ESM-only with .js extensions. All imports use explicit .js extensions (import { ab } from '../utils/exec.js'). This ensures files resolve correctly after TypeScript compilation without relying on module resolution heuristics.

tsup with two entry points. The CLI binary (bin/proofshot.ts) builds to a single file with a shebang. The library entry (src/index.ts) builds with code splitting and .d.ts generation. This supports both CLI usage and programmatic import by other tools.

Minimal dependencies. Only three production dependencies: commander (CLI framework), chalk (terminal colors), detect-port (port checking). agent-browser is an optional peer dependency. This keeps the install fast and the supply chain small.

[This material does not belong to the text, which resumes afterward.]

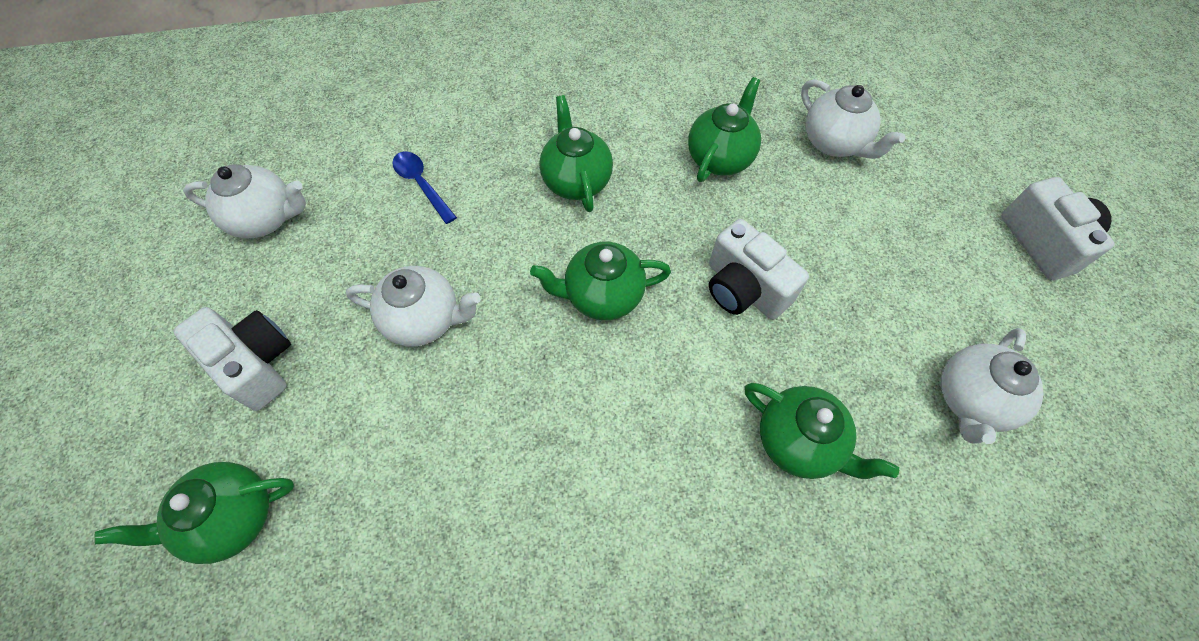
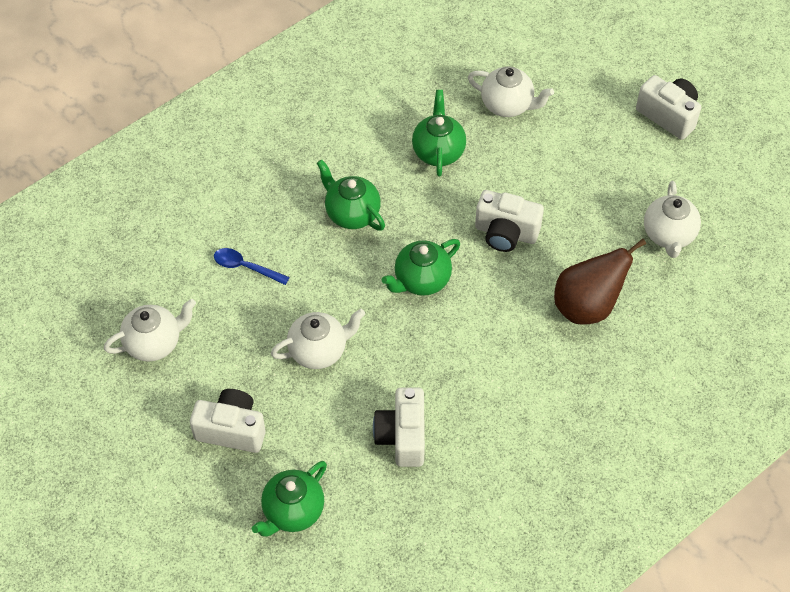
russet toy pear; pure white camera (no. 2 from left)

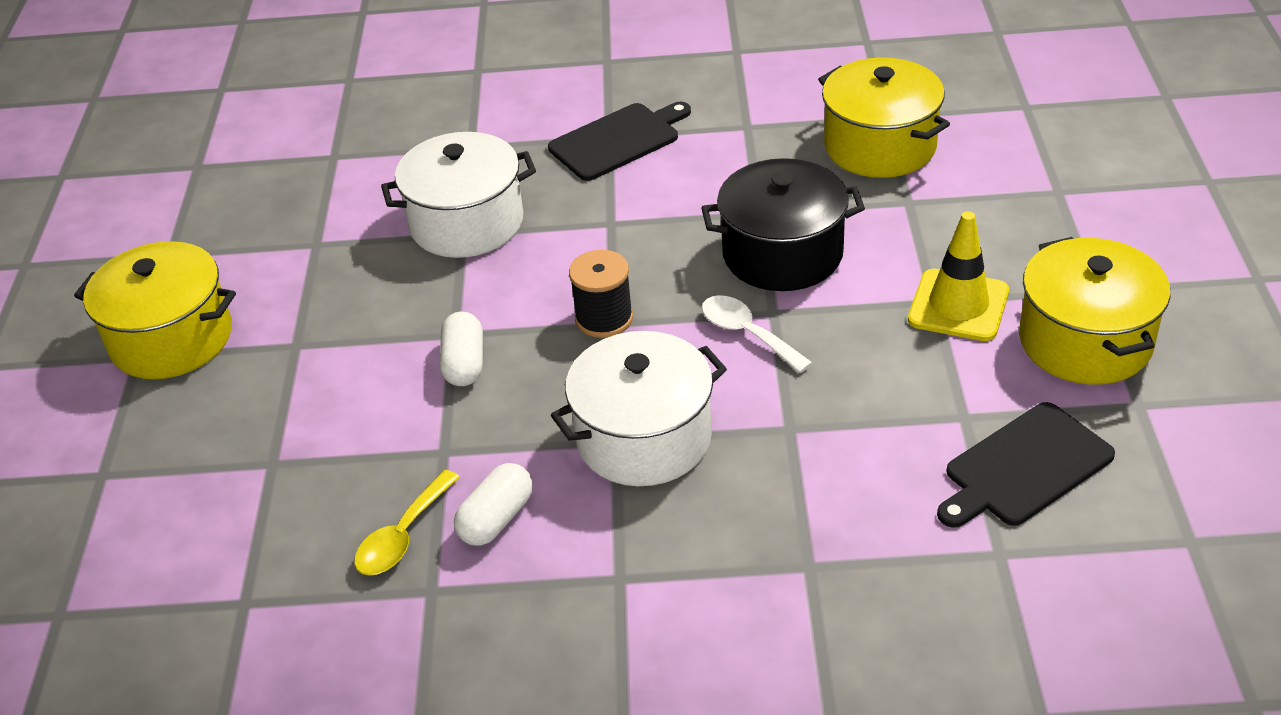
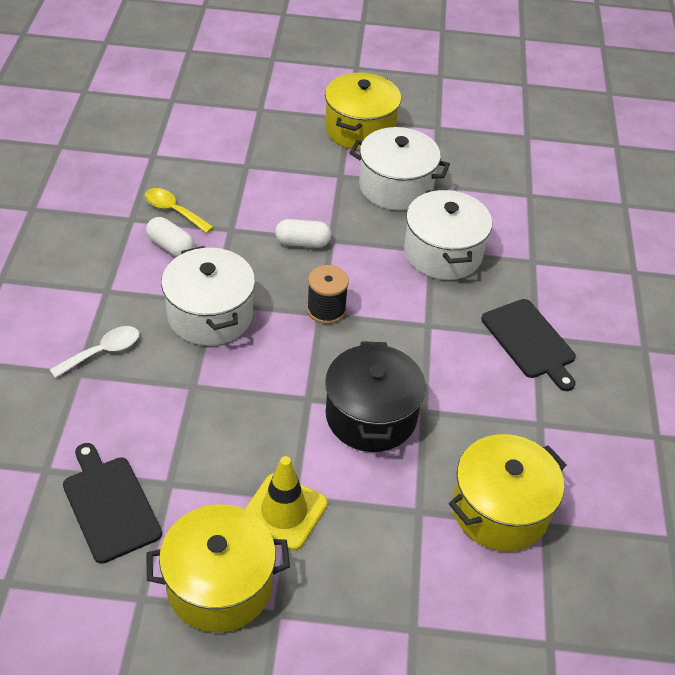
pure white spoon; pure white cooking pot (no. 2 from left)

Session state in the output directory. .session.json lives alongside artifacts, not in a global location. This allows parallel sessions in different projects and ensures proofshot clean removes everything.

Config file walk-up. proofshot.config.json is searched from cwd upward to filesystem root, supporting monorepo layouts where config lives at the repo root.

Graceful degradation everywhere. Missing ffmpeg skips video trimming. Failed element data capture skips overlays. Browser already closed gets a silent catch. Console errors unavailable shows "0 errors". Non-critical failures never abort a session.